§ Task prompt: Type out each entry exactly.

──────────────────────────────

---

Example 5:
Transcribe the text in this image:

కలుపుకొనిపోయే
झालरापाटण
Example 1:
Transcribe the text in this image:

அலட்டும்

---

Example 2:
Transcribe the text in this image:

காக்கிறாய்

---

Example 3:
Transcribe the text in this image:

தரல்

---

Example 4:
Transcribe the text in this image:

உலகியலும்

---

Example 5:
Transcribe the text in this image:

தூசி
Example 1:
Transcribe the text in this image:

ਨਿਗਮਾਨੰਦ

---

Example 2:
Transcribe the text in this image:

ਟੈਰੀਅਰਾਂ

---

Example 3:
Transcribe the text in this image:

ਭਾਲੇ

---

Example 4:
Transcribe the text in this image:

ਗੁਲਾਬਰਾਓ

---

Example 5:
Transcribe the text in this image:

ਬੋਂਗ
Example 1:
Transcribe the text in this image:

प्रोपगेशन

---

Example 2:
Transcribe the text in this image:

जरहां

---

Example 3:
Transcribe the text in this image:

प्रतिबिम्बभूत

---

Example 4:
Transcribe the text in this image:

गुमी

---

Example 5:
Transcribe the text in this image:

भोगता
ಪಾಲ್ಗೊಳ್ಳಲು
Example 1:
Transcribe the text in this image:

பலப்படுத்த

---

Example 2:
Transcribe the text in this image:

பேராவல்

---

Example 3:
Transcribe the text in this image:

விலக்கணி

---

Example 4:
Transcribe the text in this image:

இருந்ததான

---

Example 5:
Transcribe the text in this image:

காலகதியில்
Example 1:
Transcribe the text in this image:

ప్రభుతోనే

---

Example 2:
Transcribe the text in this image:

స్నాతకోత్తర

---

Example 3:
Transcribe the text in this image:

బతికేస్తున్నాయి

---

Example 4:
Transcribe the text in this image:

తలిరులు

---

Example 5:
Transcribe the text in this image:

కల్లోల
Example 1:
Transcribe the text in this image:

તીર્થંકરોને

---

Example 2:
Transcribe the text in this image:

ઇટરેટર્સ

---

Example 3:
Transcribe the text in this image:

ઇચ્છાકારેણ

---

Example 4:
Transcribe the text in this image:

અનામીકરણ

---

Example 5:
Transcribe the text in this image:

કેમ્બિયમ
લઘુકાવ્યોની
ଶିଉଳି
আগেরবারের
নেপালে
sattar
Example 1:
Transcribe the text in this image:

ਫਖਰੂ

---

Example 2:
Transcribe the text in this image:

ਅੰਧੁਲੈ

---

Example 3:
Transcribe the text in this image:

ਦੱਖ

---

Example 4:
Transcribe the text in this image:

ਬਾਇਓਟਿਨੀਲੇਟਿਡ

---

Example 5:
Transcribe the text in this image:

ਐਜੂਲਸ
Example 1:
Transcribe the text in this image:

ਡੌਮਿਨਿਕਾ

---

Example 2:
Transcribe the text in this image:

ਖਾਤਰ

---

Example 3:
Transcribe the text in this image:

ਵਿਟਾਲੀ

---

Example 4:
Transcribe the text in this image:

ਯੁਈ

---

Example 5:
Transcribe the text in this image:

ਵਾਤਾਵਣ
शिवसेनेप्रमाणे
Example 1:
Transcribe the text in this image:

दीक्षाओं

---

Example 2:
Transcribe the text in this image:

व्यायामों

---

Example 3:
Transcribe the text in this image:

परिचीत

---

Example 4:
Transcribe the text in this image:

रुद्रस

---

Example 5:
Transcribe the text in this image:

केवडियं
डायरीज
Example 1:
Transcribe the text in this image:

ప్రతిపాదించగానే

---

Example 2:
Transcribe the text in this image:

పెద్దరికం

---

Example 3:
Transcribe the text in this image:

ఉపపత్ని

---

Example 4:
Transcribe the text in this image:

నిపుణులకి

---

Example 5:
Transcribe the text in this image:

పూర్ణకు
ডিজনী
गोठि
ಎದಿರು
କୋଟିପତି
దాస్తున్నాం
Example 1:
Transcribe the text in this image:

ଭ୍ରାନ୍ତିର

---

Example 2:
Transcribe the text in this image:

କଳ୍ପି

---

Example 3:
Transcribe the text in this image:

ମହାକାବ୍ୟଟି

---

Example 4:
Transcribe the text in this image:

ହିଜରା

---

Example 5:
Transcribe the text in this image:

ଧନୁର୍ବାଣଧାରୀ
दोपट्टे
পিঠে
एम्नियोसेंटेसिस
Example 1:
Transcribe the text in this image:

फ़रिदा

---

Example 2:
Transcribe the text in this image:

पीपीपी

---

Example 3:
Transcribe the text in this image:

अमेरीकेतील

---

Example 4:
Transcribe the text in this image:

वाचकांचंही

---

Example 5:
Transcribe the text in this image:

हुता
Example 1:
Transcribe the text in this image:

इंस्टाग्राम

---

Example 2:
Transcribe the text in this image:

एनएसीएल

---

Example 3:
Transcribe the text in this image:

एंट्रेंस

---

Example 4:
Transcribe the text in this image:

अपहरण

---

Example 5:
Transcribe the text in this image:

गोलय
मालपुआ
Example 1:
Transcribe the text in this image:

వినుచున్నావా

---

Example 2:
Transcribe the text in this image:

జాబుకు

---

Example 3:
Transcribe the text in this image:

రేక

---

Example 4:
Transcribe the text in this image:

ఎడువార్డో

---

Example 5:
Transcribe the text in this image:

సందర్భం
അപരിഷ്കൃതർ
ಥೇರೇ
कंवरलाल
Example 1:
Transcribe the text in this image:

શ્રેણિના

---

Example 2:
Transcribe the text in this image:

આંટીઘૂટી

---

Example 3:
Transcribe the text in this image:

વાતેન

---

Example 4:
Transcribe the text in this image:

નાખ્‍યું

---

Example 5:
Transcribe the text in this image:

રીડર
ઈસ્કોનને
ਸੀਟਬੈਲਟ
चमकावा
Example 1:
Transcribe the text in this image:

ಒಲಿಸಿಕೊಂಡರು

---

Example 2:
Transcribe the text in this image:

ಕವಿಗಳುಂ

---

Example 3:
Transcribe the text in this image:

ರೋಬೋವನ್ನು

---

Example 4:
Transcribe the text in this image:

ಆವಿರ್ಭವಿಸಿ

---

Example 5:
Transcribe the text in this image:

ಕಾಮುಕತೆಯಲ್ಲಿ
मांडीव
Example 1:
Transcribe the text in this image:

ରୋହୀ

──────────────────────────────

§ Result of the exercise:
---

Example 5:
Transcribe the text in this image:

కలుపుకొనిపోయే
झालरापाटण
Example 1:
Transcribe the text in this image:

அலட்டும்

---

Example 2:
Transcribe the text in this image:

காக்கிறாய்

---

Example 3:
Transcribe the text in this image:

தரல்

---

Example 4:
Transcribe the text in this image:

உலகியலும்

---

Example 5:
Transcribe the text in this image:

தூசி
Example 1:
Transcribe the text in this image:

ਨਿਗਮਾਨੰਦ

---

Example 2:
Transcribe the text in this image:

ਟੈਰੀਅਰਾਂ

---

Example 3:
Transcribe the text in this image:

ਭਾਲੇ

---

Example 4:
Transcribe the text in this image:

ਗੁਲਾਬਰਾਓ

---

Example 5:
Transcribe the text in this image:

ਬੋਂਗ
Example 1:
Transcribe the text in this image:

प्रोपगेशन

---

Example 2:
Transcribe the text in this image:

जरहां

---

Example 3:
Transcribe the text in this image:

प्रतिबिम्बभूत

---

Example 4:
Transcribe the text in this image:

गुमी

---

Example 5:
Transcribe the text in this image:

भोगता
ಪಾಲ್ಗೊಳ್ಳಲು
Example 1:
Transcribe the text in this image:

பலப்படுத்த

---

Example 2:
Transcribe the text in this image:

பேராவல்

---

Example 3:
Transcribe the text in this image:

விலக்கணி

---

Example 4:
Transcribe the text in this image:

இருந்ததான

---

Example 5:
Transcribe the text in this image:

காலகதியில்
Example 1:
Transcribe the text in this image:

ప్రభుతోనే

---

Example 2:
Transcribe the text in this image:

స్నాతకోత్తర

---

Example 3:
Transcribe the text in this image:

బతికేస్తున్నాయి

---

Example 4:
Transcribe the text in this image:

తలిరులు

---

Example 5:
Transcribe the text in this image:

కల్లోల
Example 1:
Transcribe the text in this image:

તીર્થંકરોને

---

Example 2:
Transcribe the text in this image:

ઇટરેટર્સ

---

Example 3:
Transcribe the text in this image:

ઇચ્છાકારેણ

---

Example 4:
Transcribe the text in this image:

અનામીકરણ

---

Example 5:
Transcribe the text in this image:

કેમ્બિયમ
લઘુકાવ્યોની
ଶିଉଳି
আগেরবারের
নেপালে
sattar
Example 1:
Transcribe the text in this image:

ਫਖਰੂ

---

Example 2:
Transcribe the text in this image:

ਅੰਧੁਲੈ

---

Example 3:
Transcribe the text in this image:

ਦੱਖ

---

Example 4:
Transcribe the text in this image:

ਬਾਇਓਟਿਨੀਲੇਟਿਡ

---

Example 5:
Transcribe the text in this image:

ਐਜੂਲਸ
Example 1:
Transcribe the text in this image:

ਡੌਮਿਨਿਕਾ

---

Example 2:
Transcribe the text in this image:

ਖਾਤਰ

---

Example 3:
Transcribe the text in this image:

ਵਿਟਾਲੀ

---

Example 4:
Transcribe the text in this image:

ਯੁਈ

---

Example 5:
Transcribe the text in this image:

ਵਾਤਾਵਣ
शिवसेनेप्रमाणे
Example 1:
Transcribe the text in this image:

दीक्षाओं

---

Example 2:
Transcribe the text in this image:

व्यायामों

---

Example 3:
Transcribe the text in this image:

परिचीत

---

Example 4:
Transcribe the text in this image:

रुद्रस

---

Example 5:
Transcribe the text in this image:

केवडियं
डायरीज
Example 1:
Transcribe the text in this image:

ప్రతిపాదించగానే

---

Example 2:
Transcribe the text in this image:

పెద్దరికం

---

Example 3:
Transcribe the text in this image:

ఉపపత్ని

---

Example 4:
Transcribe the text in this image:

నిపుణులకి

---

Example 5:
Transcribe the text in this image:

పూర్ణకు
ডিজনী
गोठि
ಎದಿರು
କୋଟିପତି
దాస్తున్నాం
Example 1:
Transcribe the text in this image:

ଭ୍ରାନ୍ତିର

---

Example 2:
Transcribe the text in this image:

କଳ୍ପି

---

Example 3:
Transcribe the text in this image:

ମହାକାବ୍ୟଟି

---

Example 4:
Transcribe the text in this image:

ହିଜରା

---

Example 5:
Transcribe the text in this image:

ଧନୁର୍ବାଣଧାରୀ
दोपट्टे
পিঠে
एम्नियोसेंटेसिस
Example 1:
Transcribe the text in this image:

फ़रिदा

---

Example 2:
Transcribe the text in this image:

पीपीपी

---

Example 3:
Transcribe the text in this image:

अमेरीकेतील

---

Example 4:
Transcribe the text in this image:

वाचकांचंही

---

Example 5:
Transcribe the text in this image:

हुता
Example 1:
Transcribe the text in this image:

इंस्टाग्राम

---

Example 2:
Transcribe the text in this image:

एनएसीएल

---

Example 3:
Transcribe the text in this image:

एंट्रेंस

---

Example 4:
Transcribe the text in this image:

अपहरण

---

Example 5:
Transcribe the text in this image:

गोलय
मालपुआ
Example 1:
Transcribe the text in this image:

వినుచున్నావా

---

Example 2:
Transcribe the text in this image:

జాబుకు

---

Example 3:
Transcribe the text in this image:

రేక

---

Example 4:
Transcribe the text in this image:

ఎడువార్డో

---

Example 5:
Transcribe the text in this image:

సందర్భం
അപരിഷ്കൃതർ
ಥೇರೇ
कंवरलाल
Example 1:
Transcribe the text in this image:

શ્રેણિના

---

Example 2:
Transcribe the text in this image:

આંટીઘૂટી

---

Example 3:
Transcribe the text in this image:

વાતેન

---

Example 4:
Transcribe the text in this image:

નાખ્‍યું

---

Example 5:
Transcribe the text in this image:

રીડર
ઈસ્કોનને
ਸੀਟਬੈਲਟ
चमकावा
Example 1:
Transcribe the text in this image:

ಒಲಿಸಿಕೊಂಡರು

---

Example 2:
Transcribe the text in this image:

ಕವಿಗಳುಂ

---

Example 3:
Transcribe the text in this image:

ರೋಬೋವನ್ನು

---

Example 4:
Transcribe the text in this image:

ಆವಿರ್ಭವಿಸಿ

---

Example 5:
Transcribe the text in this image:

ಕಾಮುಕತೆಯಲ್ಲಿ
मांडीव
Example 1:
Transcribe the text in this image:

ରୋହୀ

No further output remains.